A pandemic swaps out overstocks for a public health catastrophe resulting from insensitivity to time lags. Any given week’s new positive tests have already been brewing for a while — meaning that dips in documented cases around major holidays have less to do with preternatural improvements and more to do with predictable lulls in testing. This demands patience in evaluating the effects of easing restrictions. The lack of a sudden spike in cases does not preclude the possibility of an eventual tsunami. A causal relationship sometimes only appears if we give it a minute — or, in the case of COVID-19, a fortnight.
Understanding Exponential Growth
In late 2020, new and cumulative cases were again increasing exponentially. Data (represented as a flow) during October and early November is shown in the figure below.
From this figure, how high might a reasonable person have expected new cases to climb in the month of November — to 175,000 daily? The eye tends to find linear relationships, projecting straight trendlines and insufficiently adjusting for exponential effects. Plotting the same data in logarithmic scale linearizes the exponential relationship, thereby speaking the language of how real people read graphs.
The odds of approaching 200,000 new daily cases by the end of November seems far greater. Failure to appreciate exponential growth, in this context, can truly cost lives. Take the case of hospital beds — a fixed supply. If it takes 10 days to go from 25% to 50% full, in 10 more days the hospital is likely to be out of space.
What to Do With Data?
Dealing with pandemic data — and indeed any time-series data — requires careful thought. Those tasked with deciding how to present data should align the framing with the communication goal. When trying to encourage the public to take greater precautions, such as wearing masks or avoiding travel, depicting data as a declining flow might be counterproductive.
In order to help people understand delayed causal relationships, such as that between exposure and symptoms, provide the context for the audience by emphasizing the lag with a visual reference. Consider a simple but explicit annotation to show when in the future the end result of some action might plausibly be expected to materialize; only thereafter should the efficacy of interventions warrant evaluation.
Like with flow and stock, when presenting visualizations one might consider whether to portray data on a linear scale (see “New US COVID-19 Cases in Fall 2020 [Linear Scale]”) or a condensed scale (see “New US COVID-19 Cases in Fall 2020 [Logarithmic Scale]”) to make different patterns stand out. Alternatively, like with time lags, annotations can bring the message into focus for exponential growth. Even on a linear scale, which downplays exponential patterns, a trend line can denote the projected exponential path, which proved to be a reliable forecast in the case of new U.S. cases in November (see “Presenting Exponential Data With Annotations”).

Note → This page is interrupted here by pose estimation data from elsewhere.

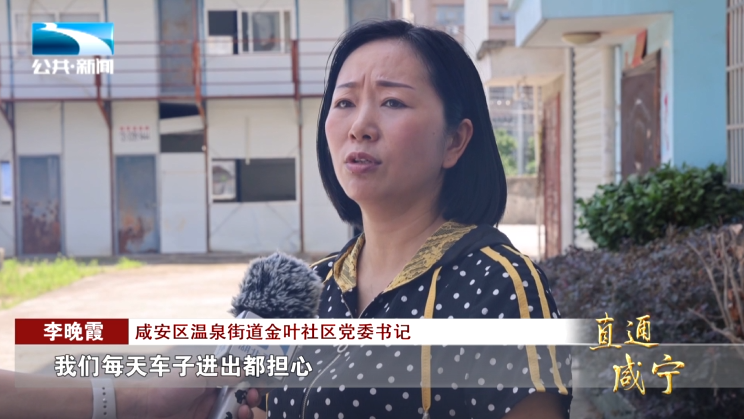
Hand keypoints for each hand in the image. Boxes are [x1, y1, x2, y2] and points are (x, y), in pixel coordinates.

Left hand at [118, 377, 260, 418]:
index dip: (251, 375)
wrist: (138, 411)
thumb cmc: (165, 387)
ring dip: (245, 411)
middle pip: (240, 395)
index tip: (264, 378)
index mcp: (210, 374)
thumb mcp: (198, 375)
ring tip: (245, 410)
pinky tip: (238, 417)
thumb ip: (223, 374)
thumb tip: (244, 372)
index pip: (237, 373)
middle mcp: (211, 392)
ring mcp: (208, 410)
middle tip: (254, 397)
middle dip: (251, 395)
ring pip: (234, 412)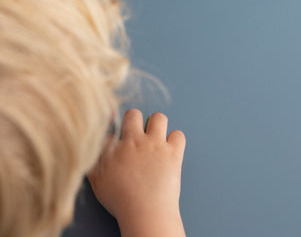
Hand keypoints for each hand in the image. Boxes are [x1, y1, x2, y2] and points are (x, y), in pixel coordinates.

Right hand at [88, 109, 185, 236]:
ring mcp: (157, 145)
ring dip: (157, 126)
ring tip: (154, 139)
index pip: (112, 129)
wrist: (146, 213)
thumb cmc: (121, 201)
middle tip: (136, 135)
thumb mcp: (98, 182)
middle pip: (134, 114)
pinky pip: (178, 135)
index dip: (114, 135)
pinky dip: (175, 140)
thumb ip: (95, 161)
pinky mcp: (174, 153)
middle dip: (134, 120)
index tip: (117, 143)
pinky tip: (170, 149)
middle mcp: (136, 141)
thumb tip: (96, 146)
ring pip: (159, 118)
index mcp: (116, 148)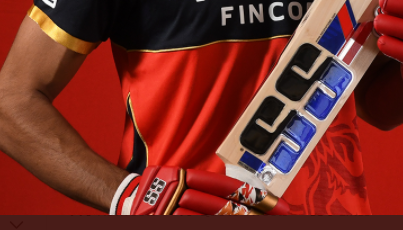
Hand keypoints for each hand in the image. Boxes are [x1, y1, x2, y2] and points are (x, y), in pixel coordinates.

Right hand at [110, 166, 289, 214]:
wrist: (122, 200)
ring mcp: (173, 212)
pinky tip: (234, 226)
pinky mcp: (168, 223)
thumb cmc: (154, 188)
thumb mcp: (179, 178)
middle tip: (280, 217)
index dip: (252, 196)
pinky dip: (217, 226)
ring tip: (262, 224)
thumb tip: (235, 195)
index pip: (226, 188)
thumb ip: (201, 185)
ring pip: (214, 220)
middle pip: (224, 208)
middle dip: (253, 214)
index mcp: (185, 177)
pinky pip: (197, 226)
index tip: (277, 204)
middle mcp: (181, 194)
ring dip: (238, 221)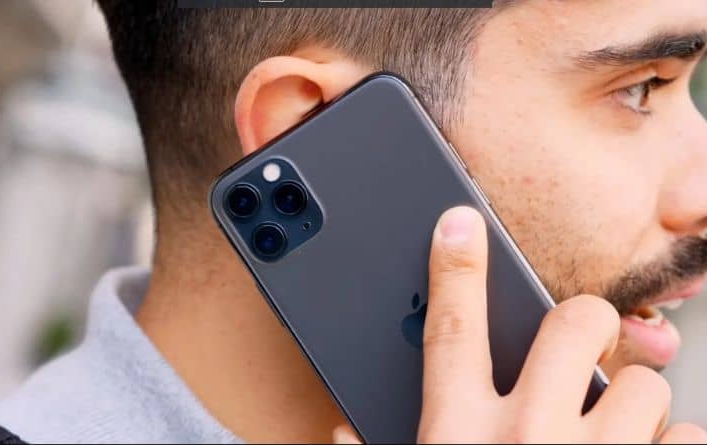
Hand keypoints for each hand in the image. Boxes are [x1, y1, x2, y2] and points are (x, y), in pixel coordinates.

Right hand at [334, 206, 706, 443]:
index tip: (459, 223)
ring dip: (634, 395)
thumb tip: (339, 434)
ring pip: (643, 380)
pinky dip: (674, 444)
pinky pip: (686, 439)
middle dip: (583, 319)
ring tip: (612, 424)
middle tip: (576, 343)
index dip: (453, 267)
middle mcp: (526, 439)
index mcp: (457, 436)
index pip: (448, 327)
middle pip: (570, 324)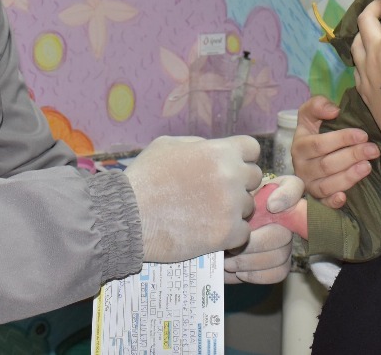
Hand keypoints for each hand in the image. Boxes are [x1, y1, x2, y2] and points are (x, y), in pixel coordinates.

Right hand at [125, 135, 261, 262]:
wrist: (128, 216)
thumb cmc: (145, 177)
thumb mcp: (169, 145)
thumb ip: (198, 145)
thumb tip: (213, 149)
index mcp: (219, 151)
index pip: (252, 149)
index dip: (241, 158)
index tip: (230, 168)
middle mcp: (231, 176)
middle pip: (252, 178)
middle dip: (238, 184)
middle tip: (216, 194)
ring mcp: (230, 206)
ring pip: (247, 207)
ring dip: (233, 210)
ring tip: (208, 215)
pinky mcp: (226, 234)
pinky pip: (243, 233)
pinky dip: (230, 235)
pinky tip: (211, 232)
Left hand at [224, 174, 303, 283]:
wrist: (214, 232)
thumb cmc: (221, 212)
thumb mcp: (225, 196)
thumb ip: (244, 190)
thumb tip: (273, 206)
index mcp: (273, 193)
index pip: (294, 186)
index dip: (287, 196)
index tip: (270, 205)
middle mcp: (286, 217)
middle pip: (284, 233)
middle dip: (254, 244)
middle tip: (231, 249)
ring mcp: (286, 240)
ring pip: (280, 256)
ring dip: (251, 261)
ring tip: (228, 262)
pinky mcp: (280, 263)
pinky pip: (278, 272)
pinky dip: (256, 275)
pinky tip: (239, 272)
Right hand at [291, 95, 378, 209]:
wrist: (309, 155)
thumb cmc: (315, 132)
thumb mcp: (311, 114)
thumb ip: (317, 105)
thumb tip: (334, 111)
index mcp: (300, 145)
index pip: (319, 144)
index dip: (341, 139)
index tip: (363, 135)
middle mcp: (301, 167)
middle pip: (326, 165)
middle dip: (352, 156)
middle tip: (373, 150)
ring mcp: (308, 184)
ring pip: (327, 185)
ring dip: (348, 177)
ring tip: (367, 167)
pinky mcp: (316, 198)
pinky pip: (323, 203)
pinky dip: (332, 202)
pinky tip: (344, 198)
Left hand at [351, 0, 380, 144]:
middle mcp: (375, 51)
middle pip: (366, 18)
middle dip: (376, 5)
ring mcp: (365, 71)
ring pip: (356, 42)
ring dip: (364, 31)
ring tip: (375, 29)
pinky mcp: (363, 90)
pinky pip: (356, 66)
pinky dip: (362, 57)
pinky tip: (370, 59)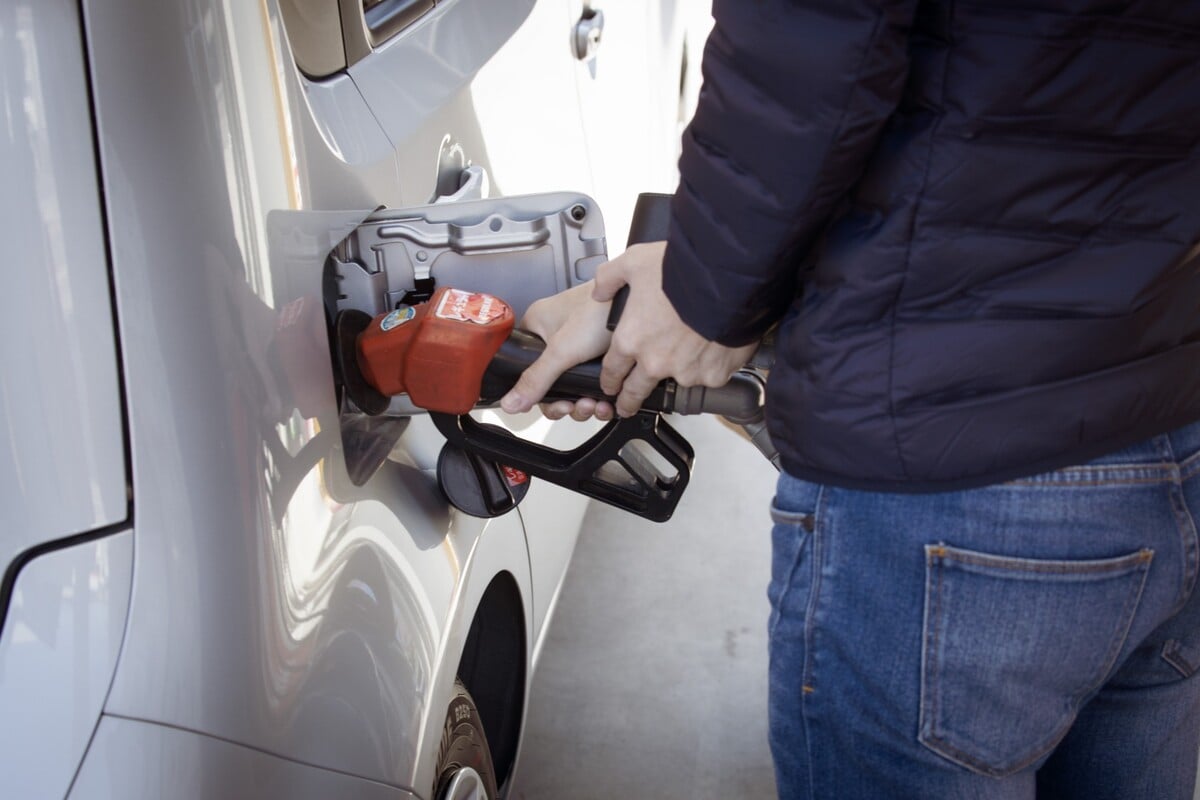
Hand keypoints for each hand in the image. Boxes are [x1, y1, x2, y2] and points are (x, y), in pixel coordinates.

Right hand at [499, 281, 615, 419]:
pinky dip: (600, 397)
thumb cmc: (601, 309)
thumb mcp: (562, 350)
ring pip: (574, 387)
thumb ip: (536, 379)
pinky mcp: (600, 353)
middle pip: (552, 384)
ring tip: (596, 404)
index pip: (526, 370)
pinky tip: (607, 401)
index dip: (539, 395)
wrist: (643, 302)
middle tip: (578, 405)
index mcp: (537, 328)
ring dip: (585, 403)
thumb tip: (511, 403)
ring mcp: (579, 346)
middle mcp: (555, 337)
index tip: (557, 404)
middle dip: (567, 402)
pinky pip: (593, 383)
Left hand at [593, 242, 757, 417]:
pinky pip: (709, 376)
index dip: (609, 380)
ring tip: (688, 355)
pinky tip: (713, 347)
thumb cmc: (682, 271)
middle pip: (635, 392)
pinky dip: (710, 366)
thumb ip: (610, 278)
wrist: (726, 280)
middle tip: (628, 406)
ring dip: (678, 372)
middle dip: (628, 402)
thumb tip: (600, 291)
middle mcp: (655, 361)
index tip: (611, 385)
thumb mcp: (634, 262)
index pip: (612, 370)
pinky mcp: (713, 375)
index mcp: (631, 339)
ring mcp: (685, 372)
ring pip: (677, 381)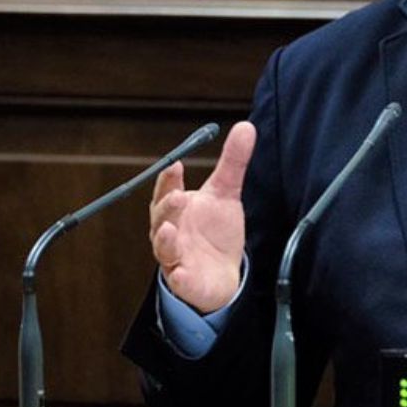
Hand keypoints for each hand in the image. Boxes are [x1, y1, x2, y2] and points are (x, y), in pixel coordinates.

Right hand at [150, 120, 254, 314]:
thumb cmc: (216, 232)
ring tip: (169, 229)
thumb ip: (233, 162)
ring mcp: (173, 256)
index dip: (168, 179)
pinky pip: (178, 279)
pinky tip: (180, 272)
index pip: (166, 189)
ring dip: (164, 239)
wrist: (222, 273)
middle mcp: (169, 230)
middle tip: (178, 195)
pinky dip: (178, 275)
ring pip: (163, 247)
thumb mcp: (227, 194)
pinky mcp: (183, 280)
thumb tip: (245, 126)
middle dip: (167, 206)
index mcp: (175, 207)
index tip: (176, 165)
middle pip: (160, 217)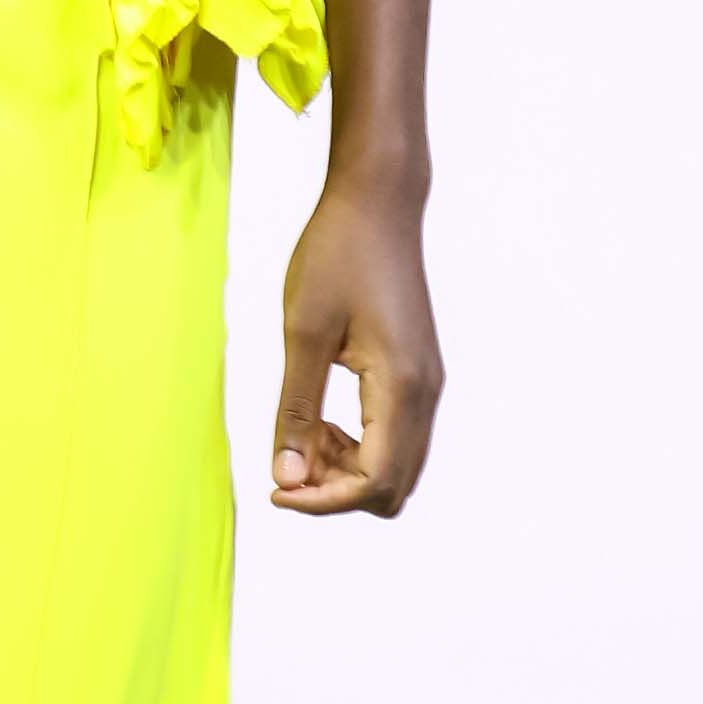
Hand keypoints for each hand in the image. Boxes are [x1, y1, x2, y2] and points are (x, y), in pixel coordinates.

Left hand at [271, 165, 442, 517]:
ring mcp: (427, 384)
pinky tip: (322, 418)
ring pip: (397, 466)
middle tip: (287, 462)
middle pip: (393, 487)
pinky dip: (359, 446)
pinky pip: (396, 436)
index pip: (374, 481)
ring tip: (300, 437)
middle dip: (337, 491)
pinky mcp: (418, 373)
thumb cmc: (338, 256)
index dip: (323, 501)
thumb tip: (288, 479)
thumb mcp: (304, 334)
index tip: (275, 490)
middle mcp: (426, 394)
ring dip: (347, 469)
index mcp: (402, 387)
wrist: (378, 202)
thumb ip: (297, 412)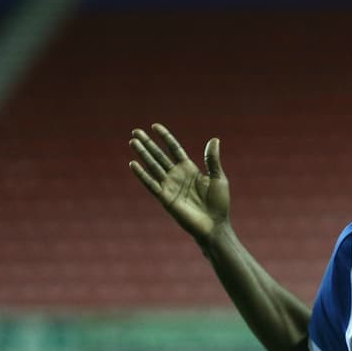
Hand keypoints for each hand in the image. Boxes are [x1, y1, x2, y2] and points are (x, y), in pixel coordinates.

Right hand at [129, 124, 230, 244]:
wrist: (215, 224)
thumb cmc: (219, 203)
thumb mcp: (218, 177)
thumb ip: (212, 159)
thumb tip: (214, 139)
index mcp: (189, 169)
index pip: (174, 149)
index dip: (165, 137)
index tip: (155, 126)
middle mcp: (177, 175)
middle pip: (159, 155)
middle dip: (148, 143)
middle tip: (135, 131)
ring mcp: (170, 186)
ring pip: (153, 166)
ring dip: (143, 154)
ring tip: (132, 142)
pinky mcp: (166, 198)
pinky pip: (151, 184)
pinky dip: (142, 174)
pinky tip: (133, 164)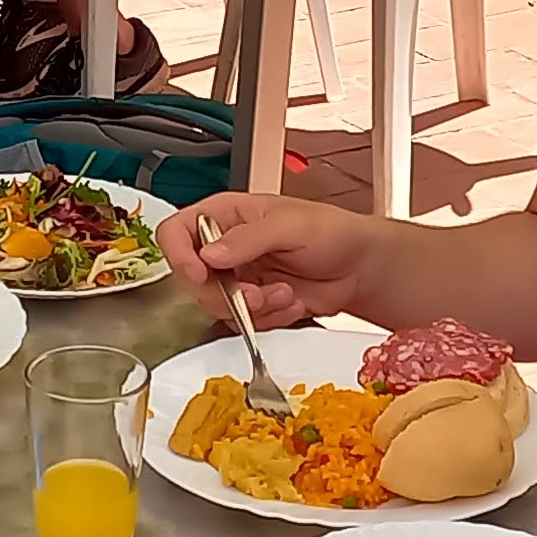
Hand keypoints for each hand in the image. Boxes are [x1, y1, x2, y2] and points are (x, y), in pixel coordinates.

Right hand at [160, 190, 378, 330]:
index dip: (178, 254)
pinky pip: (241, 321)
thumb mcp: (290, 225)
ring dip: (251, 308)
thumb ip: (247, 238)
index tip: (198, 273)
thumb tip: (210, 254)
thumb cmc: (331, 230)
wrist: (359, 267)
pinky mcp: (253, 304)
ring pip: (215, 305)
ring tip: (284, 293)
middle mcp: (224, 247)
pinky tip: (292, 301)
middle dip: (224, 292)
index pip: (176, 231)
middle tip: (255, 293)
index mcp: (225, 215)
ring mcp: (237, 278)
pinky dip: (269, 318)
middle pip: (190, 277)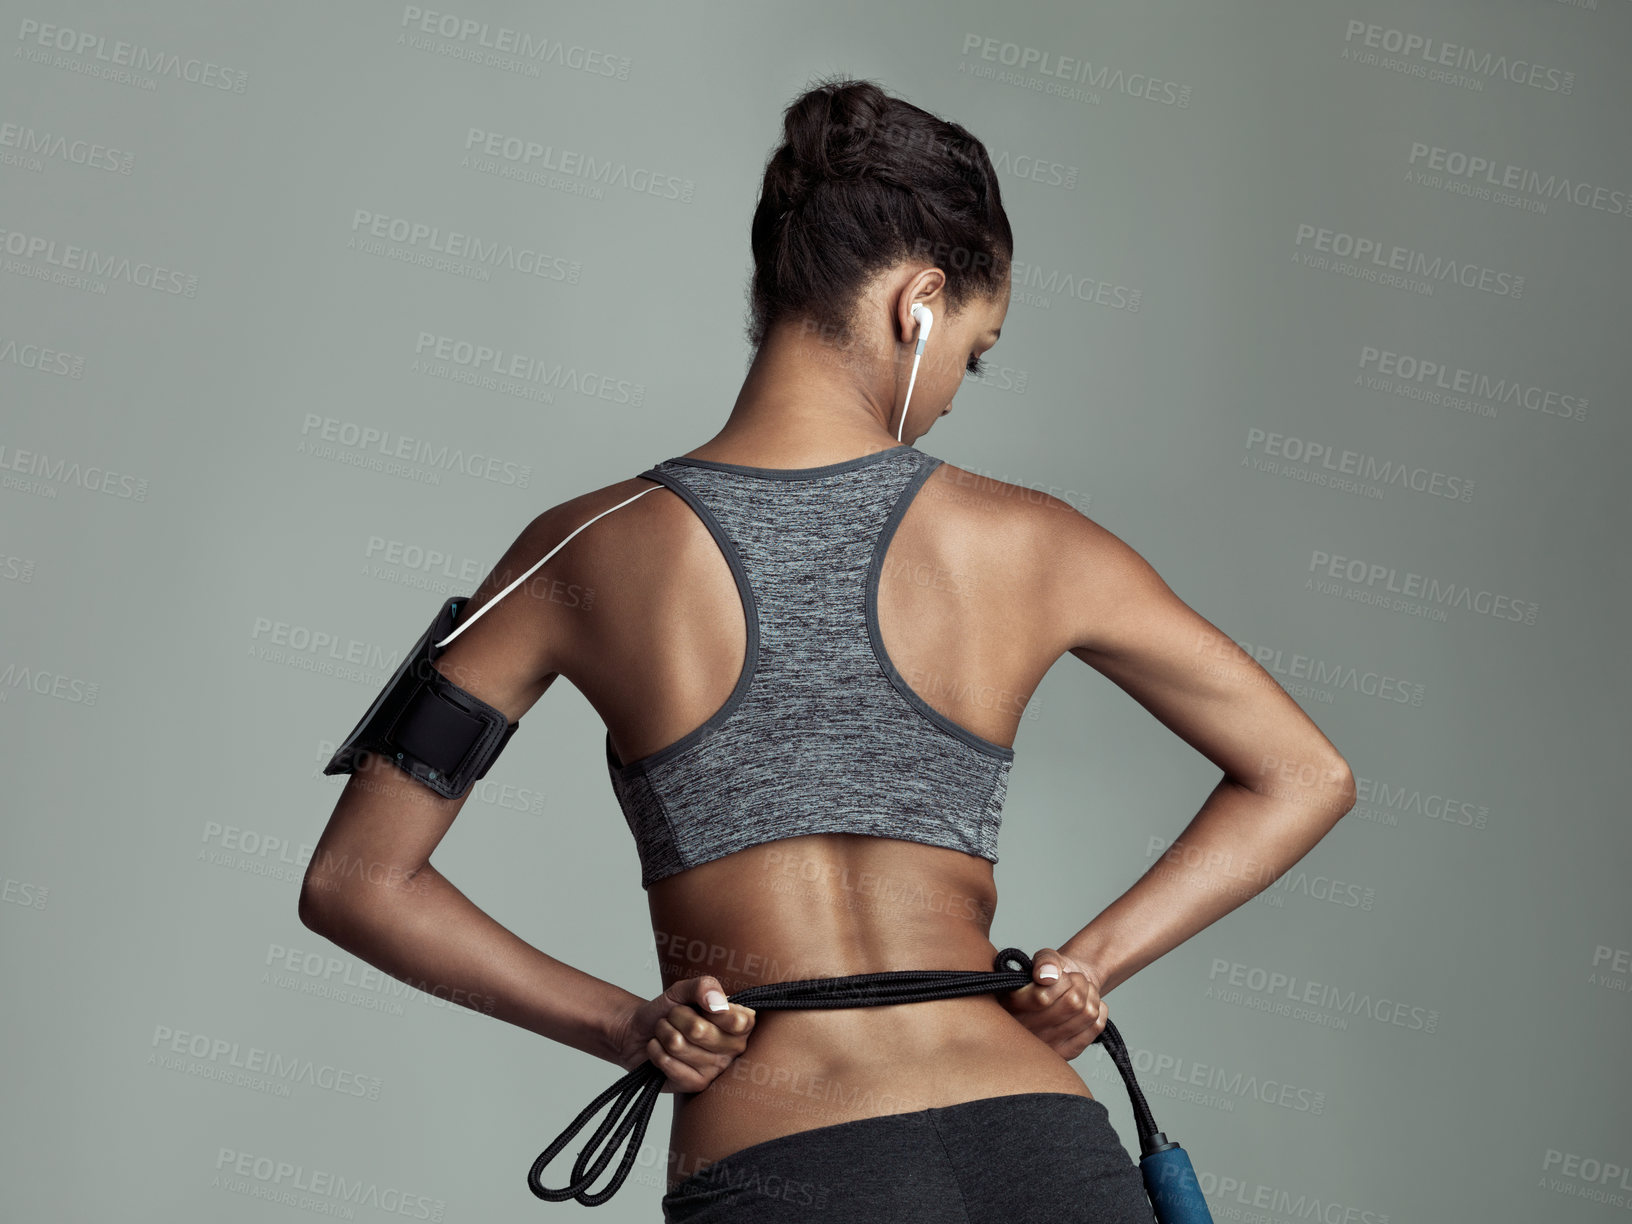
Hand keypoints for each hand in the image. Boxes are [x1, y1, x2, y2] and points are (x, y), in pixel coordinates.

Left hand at [609, 975, 756, 1093]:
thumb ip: (705, 986)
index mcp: (742, 1023)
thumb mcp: (685, 989)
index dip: (710, 1009)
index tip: (701, 1006)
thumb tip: (718, 1003)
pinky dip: (656, 1050)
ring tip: (667, 1032)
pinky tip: (661, 1048)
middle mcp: (735, 1048)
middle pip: (697, 1030)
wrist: (642, 1031)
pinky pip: (667, 1063)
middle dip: (677, 1017)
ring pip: (678, 1045)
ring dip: (664, 1032)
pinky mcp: (696, 1085)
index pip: (736, 1020)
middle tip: (676, 1017)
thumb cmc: (670, 1009)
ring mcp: (716, 1069)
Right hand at [996, 946, 1107, 1060]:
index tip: (1059, 974)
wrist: (1064, 991)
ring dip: (1091, 994)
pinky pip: (1096, 1026)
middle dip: (1079, 983)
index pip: (1043, 997)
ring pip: (1087, 1013)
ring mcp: (1047, 1045)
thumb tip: (1048, 976)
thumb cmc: (1050, 975)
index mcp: (1011, 1005)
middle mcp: (1025, 1030)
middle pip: (1072, 1003)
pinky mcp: (1067, 1053)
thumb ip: (1045, 961)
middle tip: (1074, 979)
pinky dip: (1099, 1009)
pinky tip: (1087, 1005)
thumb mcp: (1043, 958)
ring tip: (1080, 991)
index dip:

More than a year into this global crisis, we’ve learned the power that data visualizations have in shaping public opinion about the coronavirus. For those with key roles of influence and authority in the pandemic, such as policy makers, businesses, and the media, it’s important to avoid confusability when presenting data and making data-based decisions. On the audience side, people need to be aware of differences in data framing. Remember to make use of toggle buttons and features that may reconfigure the presentation of facts and figures, avoid jumping to premature conclusions from lagged data, and get ahead of exponential growth before the train leaves the station.